As the deployment of utility smart grid infrastructure gains scale and maturity, the industry’s focus is beginning to shift from standards, technology selection and architecture to the true purpose of the smart grid movement: applications that will improve the efficiency, reliability and versatility of the electric grid. Infrastructure upgrades will most certainly continue for years to come, and there remain many technology battles to be fought, standards to be developed, systems to be transformed and heavy iron to be forklifted. But the next great contest in the emerging smart grid industry will rely less upon engineering and more upon business plans that can provide meaningful and demonstrable value to customers and utilities.
The applications that prevail in this new arena will define the smart grid experience for industrial, commercial and residential customers. They will also delineate the benefits that smart grid upgrades will provide for the utilities themselves. Along the way, new business opportunities that arise from smart grid applications will become available for the providers of software, systems, devices and services; with those opportunities, providers will be to demonstrate the value of their offerings to improve energy efficiency, reduce costs and enhance customer awareness and control of their energy consumption.

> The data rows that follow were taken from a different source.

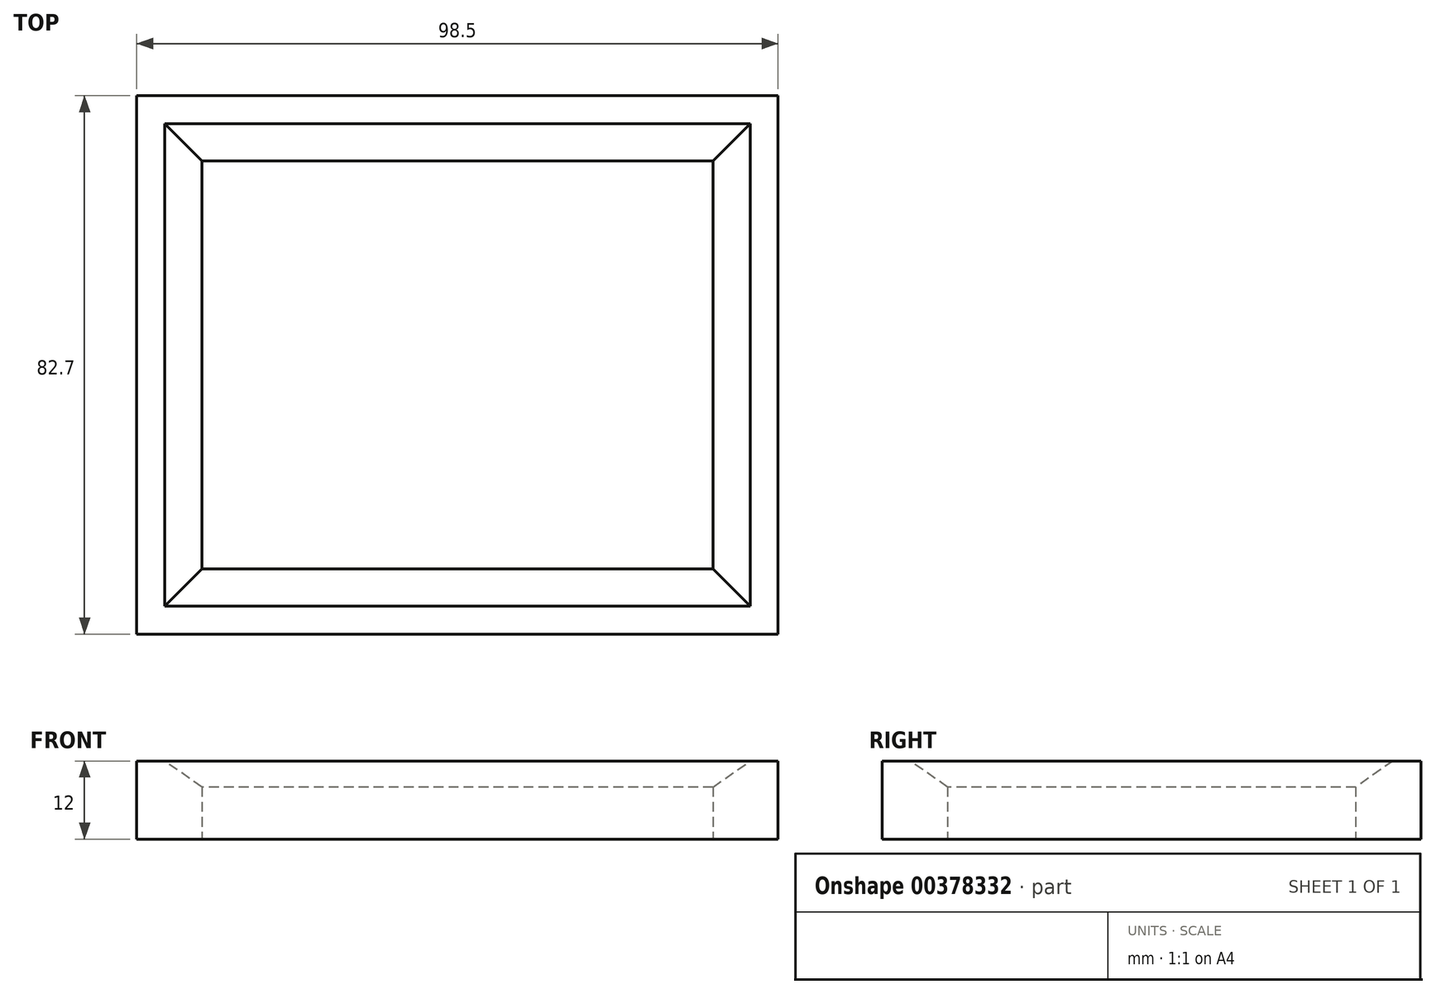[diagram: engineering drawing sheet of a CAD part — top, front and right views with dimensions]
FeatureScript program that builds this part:
annotation { "Feature Type Name" : "Feature", "Feature Type Description" : "" }
export const myFeature = defineFeature(function(context is Context, id is Id, definition is map)
    precondition{}
    {
        {
            var Q0;
            Q0=qCreatedBy(makeId("Top.planeOp"),FACE);
            var sketch = newSketch(context, id + "F0", { "sketchPlane" : qUnion([Q0])});
            skLineSegment(sketch, "E0.bottom", {"start": v(0, 0) * mm, "end": v(78.5, 0) * mm});
            skLineSegment(sketch, "E0.top", {"start": v(0, -62.7) * mm, "end": v(78.5, -62.7) * mm});
            skLineSegment(sketch, "E0.left", {"start": v(0, 0) * mm, "end": v(0, -62.7) * mm});
            skLineSegment(sketch, "E0.right", {"start": v(78.5, 0) * mm, "end": v(78.5, -62.7) * mm});
            skLineSegment(sketch, "E1.bottom", {"start": v(-10, 10) * mm, "end": v(88.5, 10) * mm});
            skLineSegment(sketch, "E1.top", {"start": v(-10, -72.7) * mm, "end": v(88.5, -72.7) * mm});
            skLineSegment(sketch, "E1.left", {"start": v(-10, 10) * mm, "end": v(-10, -72.7) * mm});
            skLineSegment(sketch, "E1.right", {"start": v(88.5, 10) * mm, "end": v(88.5, -72.7) * mm});
            skSolve(sketch);
        }
        {
            var Q0;
            Q0=makeQuery(id+"F0.imprint","IMPRINT",FACE,{"disambiguationData":[TD([[makeQuery(id+"F0.imprint","IMPRINT",EDGE,{"derivedFrom":sQuery(id+"F0.wireOp",EDGE,"E0.bottom")}),1.0]])]});
            extrude(context, id + "F1", {"entities" : qUnion([Q0]), "depth" : 12 * mm});
        }
        {
            var Q0;
            Q0=makeQuery(id+"F1.opExtrude","CAP_EDGE",EDGE,{"disambiguationData":[OSD([sQuery(id+"F0.wireOp",EDGE,"E0.top")])],"isStart":false});
            var Q1;
            Q1=makeQuery(id+"F1.opExtrude","CAP_EDGE",EDGE,{"disambiguationData":[OSD([sQuery(id+"F0.wireOp",EDGE,"E0.right")])],"isStart":false});
            var Q2;
            Q2=makeQuery(id+"F1.opExtrude","CAP_EDGE",EDGE,{"disambiguationData":[OSD([sQuery(id+"F0.wireOp",EDGE,"E0.bottom")])],"isStart":false});
            var Q3;
            Q3=makeQuery(id+"F1.opExtrude","CAP_EDGE",EDGE,{"disambiguationData":[OSD([sQuery(id+"F0.wireOp",EDGE,"E0.left")])],"isStart":false});
            chamfer(context, id + "F2", {"entities" : qUnion([Q0, Q1, Q2, Q3]), "chamferType" : ChamferType.OFFSET_ANGLE, "width" : 4 * mm, "oppositeDirection" : false, "angle" : 55 * degree, "tangentPropagation" : true});
        }
    });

In this report, we analyze six key smart grid application trends that will help shape the industry landscape in the years to come. The list is not designed to be comprehensive, nor should the omission of other applications be interpreted as a vote of no confidence. Rather, these six application areas represent the manifestation of grid intelligence in several different domains: the smart utility, the smart energy home, the smart enterprise and smart transportation.
Certain applications, such as demand response (DR) and home energy management (HEM), will be familiar to readers as the smart energy home poster children. They have been talked about for years as the tools that will justify huge smart grid infrastructure investments. In this analysis, a few aspects of these justifications are accurate. However, as always, nothing ever quite turns out as expected, and there are wrinkles in the story that indicate a somewhat different outcome for DR and HEM than conventional wisdom would suggest.
Other applications, including distribution automation (DA) and smart grid data analytics, are well known to utility industry insiders but may be less understood by the broader smart grid community. In these cases, our analysis is designed to highlight key opportunities as well as implementation challenges, and to identify and quantify the benefits that DA and data analytics may represent for the smart utility domain.
The final pair of applications, carbon management and electric vehicle (EV) charging, represent areas that have been hyped in recent years as booming technology sectors. However, discussions regarding their connection and importance to the smart grid have been rare. We believe these two application areas are critical convergence zones that stretch beyond the utility grid and have far-reaching implications for the evolving smart enterprise and smart transportation domains. A diverse mix of industry players, including mainstream IT software and systems vendors, building automation and controls companies, auto manufacturers and many others, will play vital roles and hold significant business opportunities in these smart grid application areas.